014 -- BatchStage.sort()
Target Release: 4.3
Currently, Jet can sort the data only indirectly, through a special
aggregate operation, resulting in a single output item that is the whole
sorted list. This design implements a transform that affects just the
order and not the type of the stream items (T
vs. List<T>
), but only
for a batch workload.

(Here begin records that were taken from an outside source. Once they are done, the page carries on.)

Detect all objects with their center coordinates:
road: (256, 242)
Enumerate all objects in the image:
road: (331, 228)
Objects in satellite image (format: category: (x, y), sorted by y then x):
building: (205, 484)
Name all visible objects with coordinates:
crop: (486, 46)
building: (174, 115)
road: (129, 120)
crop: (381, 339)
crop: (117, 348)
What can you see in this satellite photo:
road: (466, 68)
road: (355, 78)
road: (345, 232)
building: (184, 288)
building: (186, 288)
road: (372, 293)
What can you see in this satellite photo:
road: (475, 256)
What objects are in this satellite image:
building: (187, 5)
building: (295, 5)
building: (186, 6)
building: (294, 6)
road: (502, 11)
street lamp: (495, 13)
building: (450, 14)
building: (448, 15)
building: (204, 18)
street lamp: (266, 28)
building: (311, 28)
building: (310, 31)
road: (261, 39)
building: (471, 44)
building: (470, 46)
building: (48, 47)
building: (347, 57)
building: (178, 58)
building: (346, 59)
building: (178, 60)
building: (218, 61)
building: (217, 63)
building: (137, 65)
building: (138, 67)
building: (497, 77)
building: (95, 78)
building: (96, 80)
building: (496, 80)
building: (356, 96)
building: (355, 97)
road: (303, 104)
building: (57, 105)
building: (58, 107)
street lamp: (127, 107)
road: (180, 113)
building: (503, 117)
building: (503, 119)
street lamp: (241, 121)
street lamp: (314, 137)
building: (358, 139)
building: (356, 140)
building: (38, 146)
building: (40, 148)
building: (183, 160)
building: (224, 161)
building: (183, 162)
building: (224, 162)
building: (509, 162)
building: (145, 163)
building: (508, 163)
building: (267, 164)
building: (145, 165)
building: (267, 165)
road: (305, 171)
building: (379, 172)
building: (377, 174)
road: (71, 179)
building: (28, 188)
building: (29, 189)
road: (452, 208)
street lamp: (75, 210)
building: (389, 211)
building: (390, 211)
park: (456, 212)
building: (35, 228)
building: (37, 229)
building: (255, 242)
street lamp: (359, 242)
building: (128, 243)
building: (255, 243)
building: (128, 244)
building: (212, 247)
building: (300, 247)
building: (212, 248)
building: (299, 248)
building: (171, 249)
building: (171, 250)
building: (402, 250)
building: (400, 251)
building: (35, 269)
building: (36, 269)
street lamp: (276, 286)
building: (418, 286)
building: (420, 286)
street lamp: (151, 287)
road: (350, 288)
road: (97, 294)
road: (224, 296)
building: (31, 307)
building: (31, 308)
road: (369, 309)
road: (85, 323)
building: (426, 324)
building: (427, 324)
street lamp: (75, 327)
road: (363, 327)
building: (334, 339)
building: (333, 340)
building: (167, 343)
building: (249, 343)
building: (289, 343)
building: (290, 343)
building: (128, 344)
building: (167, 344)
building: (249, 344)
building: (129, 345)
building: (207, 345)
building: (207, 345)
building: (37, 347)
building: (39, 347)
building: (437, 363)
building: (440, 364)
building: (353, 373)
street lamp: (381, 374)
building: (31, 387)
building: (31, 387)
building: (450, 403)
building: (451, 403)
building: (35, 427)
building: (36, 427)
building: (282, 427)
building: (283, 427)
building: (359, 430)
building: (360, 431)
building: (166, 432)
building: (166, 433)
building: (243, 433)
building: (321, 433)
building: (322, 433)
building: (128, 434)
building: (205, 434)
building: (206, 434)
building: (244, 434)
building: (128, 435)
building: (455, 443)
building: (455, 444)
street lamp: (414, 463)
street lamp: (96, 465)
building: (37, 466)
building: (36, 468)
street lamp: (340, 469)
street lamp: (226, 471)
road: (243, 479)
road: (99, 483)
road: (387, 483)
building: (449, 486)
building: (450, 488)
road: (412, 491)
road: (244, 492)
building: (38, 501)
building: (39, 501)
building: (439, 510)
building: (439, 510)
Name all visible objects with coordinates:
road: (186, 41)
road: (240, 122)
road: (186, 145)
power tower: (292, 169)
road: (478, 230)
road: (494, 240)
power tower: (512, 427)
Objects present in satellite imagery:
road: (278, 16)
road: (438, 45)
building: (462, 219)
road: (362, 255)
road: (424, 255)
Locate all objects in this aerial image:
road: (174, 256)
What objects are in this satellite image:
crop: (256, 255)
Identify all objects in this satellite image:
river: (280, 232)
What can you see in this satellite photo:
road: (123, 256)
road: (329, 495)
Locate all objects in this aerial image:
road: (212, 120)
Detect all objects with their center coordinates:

We gain the following methods:
BatchStage<T> BatchStage.sort()
BatchStage<T> BatchStage.sort(Comparator<? super T>)
Example:
Pipeline p = Pipeline.create();
BatchStage<String> strings = p.readFrom(stringSource);
BatchStage<String> sortedStrings = p.sort();
Distributed sorting happens in two phases:
- Sort the data on every cluster node locally, using a single
SortP
processor per node - Receive the partially sorted data on a single node, using a new type
of edge,
ordered(Comparator)
SortP
is a very simple processor, it just puts all the received data
into a PriorityQueue
with a user-supplied Comparator
. In the
completion phase it drains the priority queue into the output. This is
the entire implementation:
public class SortP<T> extends AbstractProcessor {
private final PriorityQueue<T> priorityQueue;
private final Traverser<T> resultTraverser;
public SortP(@Nullable Comparator<T> comparator) {
this.priorityQueue = new PriorityQueue<>(comparator);
this.resultTraverser = priorityQueue::poll;
}
@Override
protected boolean tryProcess0(@Nonnull Object item) {
priorityQueue.add((T) item);
return true;
}
@Override
public boolean complete() {
return emitFromTraverser(resultTraverser);
}
}
The ordered(Comparator)
edge ensures that it always receives the least
item available from all the incoming data streams (one from each node).
Even though this is trivially simple high-level logic, implementing the
monotonic reception with cooperative multithreading in mind is the most
complex part of this work. It is implemented inside
ConcurrentInboundEdgeStream.OrderedDrain
.
Limitations
Apart from the mentioned limitation that this is only for batch stages, a big caveat is that Jet may reorder the data between stages through parallel processing, removing the sort order. There is work in progress that will prevent Jet from reordering the stream items where it would break correctness.